Susanna Spencer has a masters in theology from the Franciscan University of Steubenville. She is a writer and the theological editor for Blessed is She, and writes on her own blog Living With Lady Philosophy. She is a homeschooling mother of four and lives with her family in St. Paul, Minnesota.
It was usually the last Sunday of Advent, and sometimes even Christmas Eve, that my parents would put up the tree. The familiar crackling sound of the antique record player and Andy Williams crooning Sleigh Ride in the background always filled me with that warm Christmassy feeling. My father was a liturgical musician, and the one thing he was strict about was not listening to or singing Christmas music in the home or even decorating until it was nearly Christmas.

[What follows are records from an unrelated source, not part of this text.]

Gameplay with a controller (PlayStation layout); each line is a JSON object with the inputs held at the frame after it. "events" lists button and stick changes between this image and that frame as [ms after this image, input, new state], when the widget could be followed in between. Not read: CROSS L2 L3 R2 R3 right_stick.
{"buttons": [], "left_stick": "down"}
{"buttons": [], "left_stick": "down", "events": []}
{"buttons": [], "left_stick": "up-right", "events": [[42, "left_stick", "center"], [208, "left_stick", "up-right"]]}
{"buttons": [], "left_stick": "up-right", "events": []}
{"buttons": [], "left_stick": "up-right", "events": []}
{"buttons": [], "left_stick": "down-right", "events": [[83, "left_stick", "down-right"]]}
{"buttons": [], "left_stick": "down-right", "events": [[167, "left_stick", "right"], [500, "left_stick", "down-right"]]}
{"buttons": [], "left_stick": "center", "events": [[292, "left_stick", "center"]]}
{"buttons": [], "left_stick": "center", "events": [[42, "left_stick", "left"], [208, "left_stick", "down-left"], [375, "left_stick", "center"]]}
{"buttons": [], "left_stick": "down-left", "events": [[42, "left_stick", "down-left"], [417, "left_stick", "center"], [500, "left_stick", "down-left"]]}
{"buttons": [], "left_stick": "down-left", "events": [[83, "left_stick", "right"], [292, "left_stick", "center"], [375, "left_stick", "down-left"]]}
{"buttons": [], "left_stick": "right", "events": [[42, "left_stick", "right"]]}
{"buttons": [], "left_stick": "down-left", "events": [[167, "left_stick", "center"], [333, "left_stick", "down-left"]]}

So, we embraced the Advent traditions of the Advent wreath and Jesse Tree. My mother always put up an outdoor Advent wreath complete with pink and purple bows, which got switched to red on Christmas Eve. Some well-meaning neighbor would always stop by the first week of Advent and let her know that three of her candles were burnt out.
When I became an adult I found my Advent Purist leanings turning me into the Advent Grinch or perhaps Scrooge. I would grumble to myself about the music in the stores, the trees in people’s windows and being greeted with “Merry Christmas!” in early December. When Christmas finally did arrive, I found that my heart was in such a habit of being grumpy that I could not be joyful.
Then one year it dawned on me: For most people the Christmas tree, Christmas lights, the music, the parties, the cookies, etc., are actually Advent activities. They call them Christmas decorations, but when they come down right after Christmas Day, they actually are Advent decorations. If they were really for Christmas, then they would stay up for the whole of the Christmas season. And realizing this changed my whole outlook.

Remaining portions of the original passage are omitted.